Mülheim. Mülheimer Jahresausstellung fasst zusammen, was die Galerie als Mülheimer Hort der Kunstproduktion bietet: Zehn Künstler mit großer Bandbreite.

Wo bleiben all die guten Vorsätze und kreativen Geistesblitze, die man übers Jahr gesammelt hat? Künstler Klaus Wiesel gibt sie in die „Ideenwolke“ – ein Sammelsurium aus 800 quadratisch-praktisch-guten Zetteln, die für die kommende Jahresausstellung in der Ruhr Gallery ein wandgroßes Augenmosaik formen. Zum Beispiel: Beethovens Neunte „als verquarzten Sound aus einem alten Radio – und doch göttlich“.

Ideenwolke, und nicht etwa im hippen Neudeutsch „Cloud“ haben Wiesel und weitere neun Künstler ihre Ausstellung an der Ruhrstraße 3 bewusst getauft. Denn hier wird allenfalls Kunst in die erste Etage ,hochgeladen’, ansonsten aber bleibt man analog und nicht-virtuell. Und vor allem so vielfältig, wie man es von einer Jahresausstellung, aber auch von einer Galerie erwarten kann, die sich als Ort der Kunstpräsentation, mehr aber noch als Ort der Kunstproduktion mit der Bandbreite abstrakter und figürlicher Arbeiten von Malerei bis Bildhauerei und Fotografie auseinander gesetzt hat.

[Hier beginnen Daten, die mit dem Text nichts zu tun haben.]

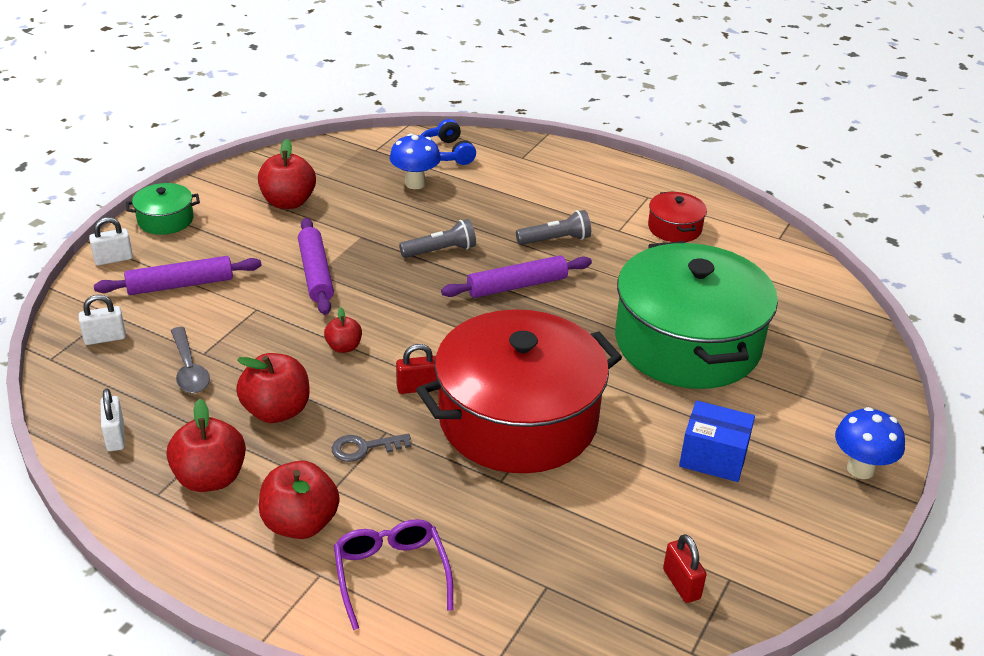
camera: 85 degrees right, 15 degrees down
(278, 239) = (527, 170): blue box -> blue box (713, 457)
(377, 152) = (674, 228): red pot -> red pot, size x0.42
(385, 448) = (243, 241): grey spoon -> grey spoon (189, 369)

Archaische Figuren und explosive Farbwolken

Das Gesicht als „Ausdruck der inneren Landschaft“: Lukas Benedikt Schmidt hat seine Madonna an den Marien-Darstellungen in der Renaissance orientiert.
Das Gesicht als „Ausdruck der inneren Landschaft“: Lukas Benedikt Schmidt hat seine Madonna an den Marien-Darstellungen in der Renaissance orientiert. © FUNKE FotoServices | Kerstin Bögeholz


Dort findet man etwa Martin Sieverdings „Transfiguren“ – archaische Skulpturen, aber auch Malereien, die wie archäologische Fundstücke aus Schichten und Brüchen bestehen, die auf Tieferliegendes hin deuten. Wer sehen will, woran der Duisburger Künstler ganz frisch gearbeitet hat, muss hier vorbeischauen.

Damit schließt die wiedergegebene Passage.